York County still scrambling to resolve races impacted by voting machine error
Sandra Thompson said she's still in "wait-and-see" mode when in comes to any potential next steps for her candidacy for York County Court of Common Pleas judge.
The local attorney and York NAACP chapter president unofficially finished on the outside looking in at three judge vacancies after the municipal election Tuesday, Nov. 7, but a technical oversight with the county voting machines has left her and other candidates unsure of the results.
The oversight, discovered Monday afternoon, allowed a single voter to cast multiple votes for a single candidate in races where more than one candidate is elected.
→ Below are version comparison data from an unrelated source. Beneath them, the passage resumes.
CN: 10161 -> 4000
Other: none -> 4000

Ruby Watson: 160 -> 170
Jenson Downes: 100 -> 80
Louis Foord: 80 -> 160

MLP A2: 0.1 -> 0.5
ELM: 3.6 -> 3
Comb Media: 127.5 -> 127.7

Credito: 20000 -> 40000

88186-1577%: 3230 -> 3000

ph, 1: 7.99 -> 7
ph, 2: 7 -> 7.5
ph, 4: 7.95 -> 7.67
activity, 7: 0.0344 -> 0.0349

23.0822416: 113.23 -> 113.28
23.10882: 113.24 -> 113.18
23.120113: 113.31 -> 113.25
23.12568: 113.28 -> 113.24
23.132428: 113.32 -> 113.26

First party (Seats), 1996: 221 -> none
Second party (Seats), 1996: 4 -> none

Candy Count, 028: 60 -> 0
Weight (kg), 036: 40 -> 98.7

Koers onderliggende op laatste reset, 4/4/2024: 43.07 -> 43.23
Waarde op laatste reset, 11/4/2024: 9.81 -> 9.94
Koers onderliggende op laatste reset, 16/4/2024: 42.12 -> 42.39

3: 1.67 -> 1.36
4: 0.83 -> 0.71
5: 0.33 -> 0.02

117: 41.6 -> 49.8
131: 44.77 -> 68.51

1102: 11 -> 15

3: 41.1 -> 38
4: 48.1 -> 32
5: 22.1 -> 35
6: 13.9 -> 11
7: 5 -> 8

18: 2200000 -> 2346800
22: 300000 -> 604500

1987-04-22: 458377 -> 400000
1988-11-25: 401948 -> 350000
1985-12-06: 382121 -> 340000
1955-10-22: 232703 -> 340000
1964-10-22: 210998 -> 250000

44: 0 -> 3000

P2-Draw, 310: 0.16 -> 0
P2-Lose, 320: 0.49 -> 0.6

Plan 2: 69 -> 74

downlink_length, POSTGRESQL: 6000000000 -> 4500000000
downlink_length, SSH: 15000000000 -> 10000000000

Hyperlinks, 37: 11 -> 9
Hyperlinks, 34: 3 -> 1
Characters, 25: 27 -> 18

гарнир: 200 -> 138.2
The county Court of Common Pleas judges race was one of eight contested races in the county where the issue might have had an impact, according to county spokesman Mark Walters.
Two of Thompson's opponents, Kathleen Prendergast and Clyde Vedder, were listed on both the Republican and Democratic tickets and therefore could have received multiple votes from a single voter as a result of the machine glitch. Both more than doubled Thompson's vote total.
Thompson, who was only listed on the Democratic ticket, unofficially finished nearly 14,000 votes behind the third-place finisher, Amber Anstine Kraft, who was listed only on the Republican ticket.
That wide margin is why Alex Shorb, chairman of the York County Republican Committee, said he's not worried about the role the glitch might have played in that election.
The other potentially affected races — Central York and West York school district directors, Dover Township supervisors and North York, West York, Red Lion and Glen Rock borough councils — included some closer margins of victory.
Walters said a revote is "certainly on the table," but officials are hoping to resolve the oversight without a special election.
Thompson, who found out about the issue from news reports, said she's waiting for the county to gather all information before making a decision on how she wants to proceed.
Either way, she said the issue is frustrating as someone who ran on a platform of transparency and due process for all.
"To have an election where the implication is that it lacks fairness (or) due process ... is troubling," Thompson said. "It leaves open something that everybody wants concluded."
County officials worked with voting-machine vendor Sequoia on Election Day to determine how many "double votes" were cast in the eight races, but officials were unable to resolve the issues before the end of the night.
Walters said the glitch was the result of an error in programming the machines by a county employee, but he's not aware of any potential discipline for any employees related to this incident.
The county's election board is scheduled to hold a public meeting at 9 a.m. Monday, Nov. 13, in the commissioners room, on the second level of the county administration building, at 28 E. Market St. in York City. That meeting was already scheduled before the voting machine issue arose, Walters said.
The county alsois in contact with the Pennsylvania Department of State, which issued a statement Tuesday that it plans to request a formal post-election review and report from the county.